## [EXERCISE MATERIALS]
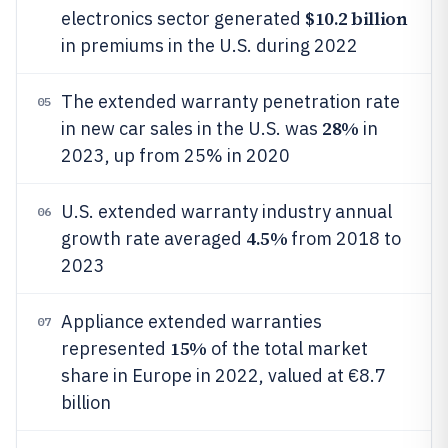
$10.2 billion
electronics sector generated
in premiums in the U.S. during 2022
The extended warranty penetration rate
05
28%
in new car sales in the U.S. was
in
2023, up from 25% in 2020
U.S. extended warranty industry annual
06
4.5%
growth rate averaged
from 2018 to
2023
Appliance extended warranties
07
15%
represented
of the total market
share in Europe in 2022, valued at €8.7
billion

## [AIM OF THE EXERCISE]
Please copy the lines above, everything from the start of the items down to and including the line that contains "growth rate averaged". Leave the pictures out of your answer.

## [EXERCISE ANSWER]
$10.2 billion
electronics sector generated
in premiums in the U.S. during 2022
The extended warranty penetration rate
05
28%
in new car sales in the U.S. was
in
2023, up from 25% in 2020
U.S. extended warranty industry annual
06
4.5%
growth rate averaged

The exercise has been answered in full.